Chapter 24: - Page 3 of 7


(English version of “El Filibusterismo”)

Language, yes, language! A sarcastic smile curled his lips.  That very night they would hold a banquet in the pansitería to celebrate the demise of the academy of Castilian.

Ay! he sighed, provided the liberals in Spain are like those we have here, in a little while the mother country will be able to count the number of the faithful!

Slowly the night descended, and with it melancholy settled more heavily upon the heart of the young man, who had almost lost hope of seeing Paulita.  The promenaders one by one left the Malecon for the Luneta, the music from which was borne to him in snatches of melodies on the fresh evening breeze; the sailors on a warship anchored in the river performed their evening drill, skipping about among the slender ropes like spiders; the boats one by one lighted their lamps, thus giving signs of life; while the beach,

Do el viento riza las calladas olas
Que con blando murmullo en la ribera
Se deslizan veloces por sí solas.[3]

as Alaejos says, exhaled in the distance thin, vapors that the moon, now at its full, gradually converted into mysterious transparent gauze.

A distant sound became audible, a noise that rapidly approached.  Isagani turned his head and his heart began to beat violently.  A carriage was coming, drawn by white horses, the white horses that he would know among a hundred thousand.  In the carriage rode Paulita and her friend of the night before, with Doña Victorina.

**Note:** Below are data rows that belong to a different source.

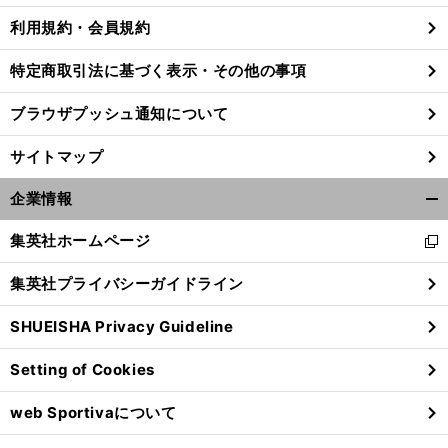
利用規約・会員規約
特定商取引法に基づく表示・その他の事項
ブラウザプッシュ通知について
サイトマップ
企業情報
開
く/
集英社ホームページ
新
閉
し
じ
集英社プライバシーガイドライン
い
る
ウ
SHUEISHA Privacy Guideline
ィ
ン
Setting of Cookies
ド
ウ
web Sportivaについて
で
開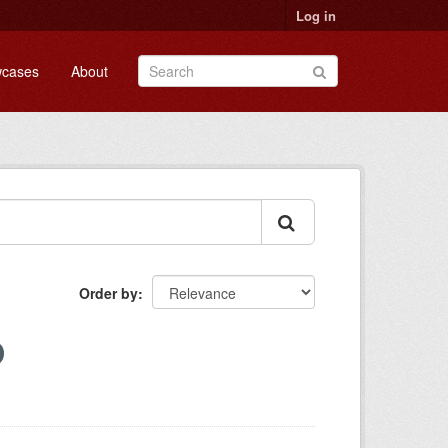
Log in
cases
About
Order by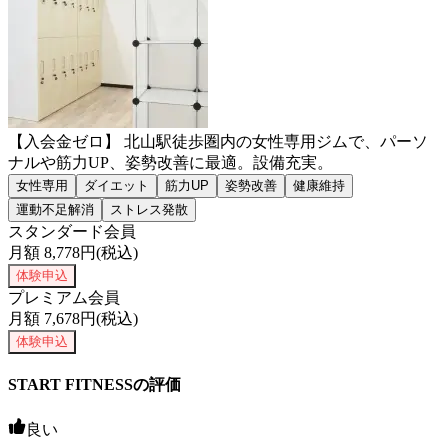
【入会金ゼロ】 北山駅徒歩圏内の女性専用ジムで、パーソ
ナルや筋力UP、姿勢改善に最適。設備充実。
女性専用
ダイエット
筋力UP
姿勢改善
健康維持
運動不足解消
ストレス発散
スタンダード会員
月額
8,778
円(税込)
体験申込
プレミアム会員
月額
7,678
円(税込)
体験申込
START FITNESSの評価
良い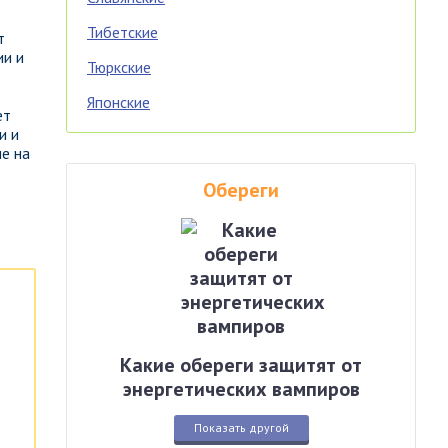
Тибетские
т
ии и
Тюркские
Японские
ет
и и
е на
Обереги
Какие обереги защитят от
энергетических вампиров
Показать другой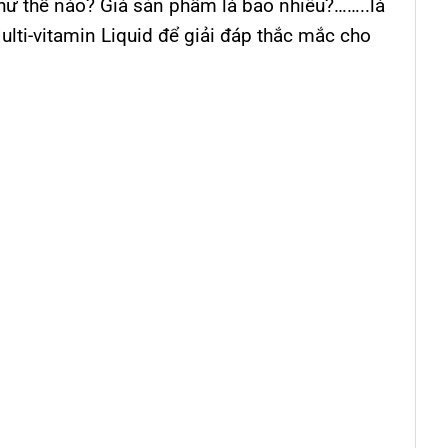
ư thế nào? Giá sản phẩm là bao nhiêu?……..là
ulti-vitamin Liquid để giải đáp thắc mắc cho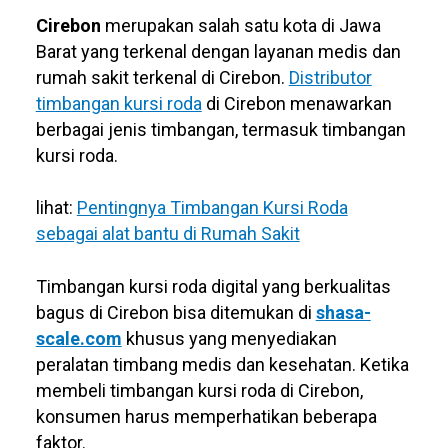
Cirebon
merupakan salah satu kota di Jawa
Barat yang terkenal dengan layanan medis dan
rumah sakit terkenal di Cirebon.
Distributor
timbangan kursi roda
di Cirebon menawarkan
berbagai jenis timbangan, termasuk timbangan
kursi roda.
lihat:
Pentingnya Timbangan Kursi Roda
sebagai alat bantu di Rumah Sakit
Timbangan kursi roda digital yang berkualitas
bagus di Cirebon bisa ditemukan di
shasa-
scale.com
khusus yang menyediakan
peralatan timbang medis dan kesehatan. Ketika
membeli timbangan kursi roda di Cirebon,
konsumen harus memperhatikan beberapa
faktor.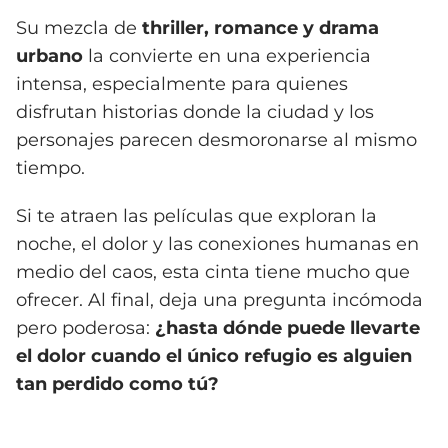
Su mezcla de
thriller, romance y drama
urbano
la convierte en una experiencia
intensa, especialmente para quienes
disfrutan historias donde la ciudad y los
personajes parecen desmoronarse al mismo
tiempo.
Si te atraen las películas que exploran la
noche, el dolor y las conexiones humanas en
medio del caos, esta cinta tiene mucho que
ofrecer. Al final, deja una pregunta incómoda
pero poderosa:
¿hasta dónde puede llevarte
el dolor cuando el único refugio es alguien
tan perdido como tú?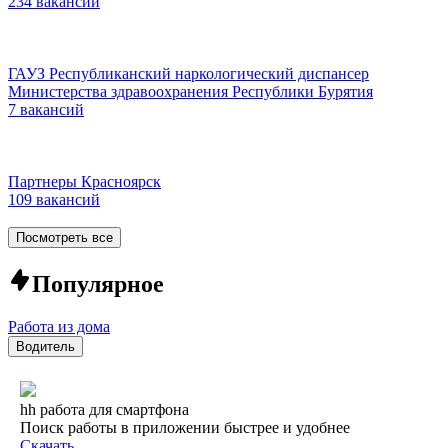
234 вакансии
ГАУЗ Республиканский наркологический диспансер
Министерства здравоохранения Республики Бурятия
7 вакансий
Партнеры Красноярск
109 вакансий
Посмотреть все
Популярное
Работа из дома
Водитель
hh работа для смартфона
Поиск работы в приложении быстрее и удобнее
Скачать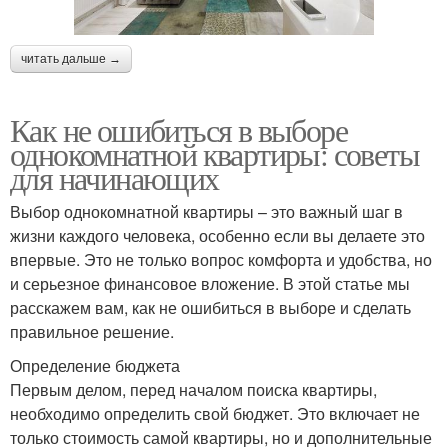
читать дальше →
Как не ошибиться в выборе
однокомнатной квартиры: советы
для начинающих
Выбор однокомнатной квартиры – это важный шаг в
жизни каждого человека, особенно если вы делаете это
впервые. Это не только вопрос комфорта и удобства, но
и серьезное финансовое вложение. В этой статье мы
расскажем вам, как не ошибиться в выборе и сделать
правильное решение.
Определение бюджета
Первым делом, перед началом поиска квартиры,
необходимо определить свой бюджет. Это включает не
только стоимость самой квартиры, но и дополнительные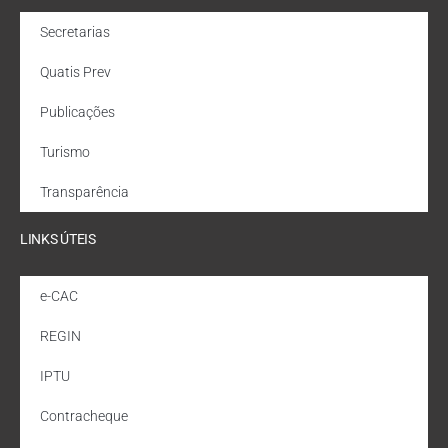
Secretarias
Quatis Prev
Publicações
Turismo
Transparência
LINKS ÚTEIS
e-CAC
REGIN
IPTU
Contracheque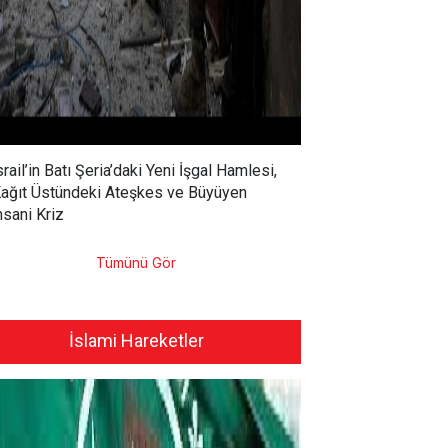
srail’in Batı Şeria’daki Yeni İşgal Hamlesi,
ağıt Üstündeki Ateşkes ve Büyüyen
nsani Kriz
Tümünü Gör
İslami Hareketler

Before the young man could take a step, Paulita had leaped to the ground with sylph-like agility and smiled at him with a smile full of conciliation.  He smiled in return, and it seemed to him that all the clouds, all the black thoughts that before had beset him, vanished like smoke, the sky lighted up, the breeze sang, flowers covered the grass by the roadside.  But unfortunately Doña Victorina was there and she pounced upon the young man to ask him for news of Don Tiburcio, since Isagani had undertaken to discover his hiding-place by inquiry among the students he knew.

No one has been able to tell me up to now, he answered, and he was telling the truth, for Don Tiburcio was really hidden in the house of the youth’s own uncle, Padre Florentino.

Let him know, declared Doña Victorina furiously, that I’ll call in the Civil Guard.  Alive or dead, I want to know where he is—because one has to wait ten years before marrying again.

Isagani gazed at her in fright—Doña Victorina was thinking of remarrying! Who could the unfortunate be?

[3]Where the wind wrinkles the silent waves, that rapidly break, of their own movement, with a gentle murmur on the shore.Tr.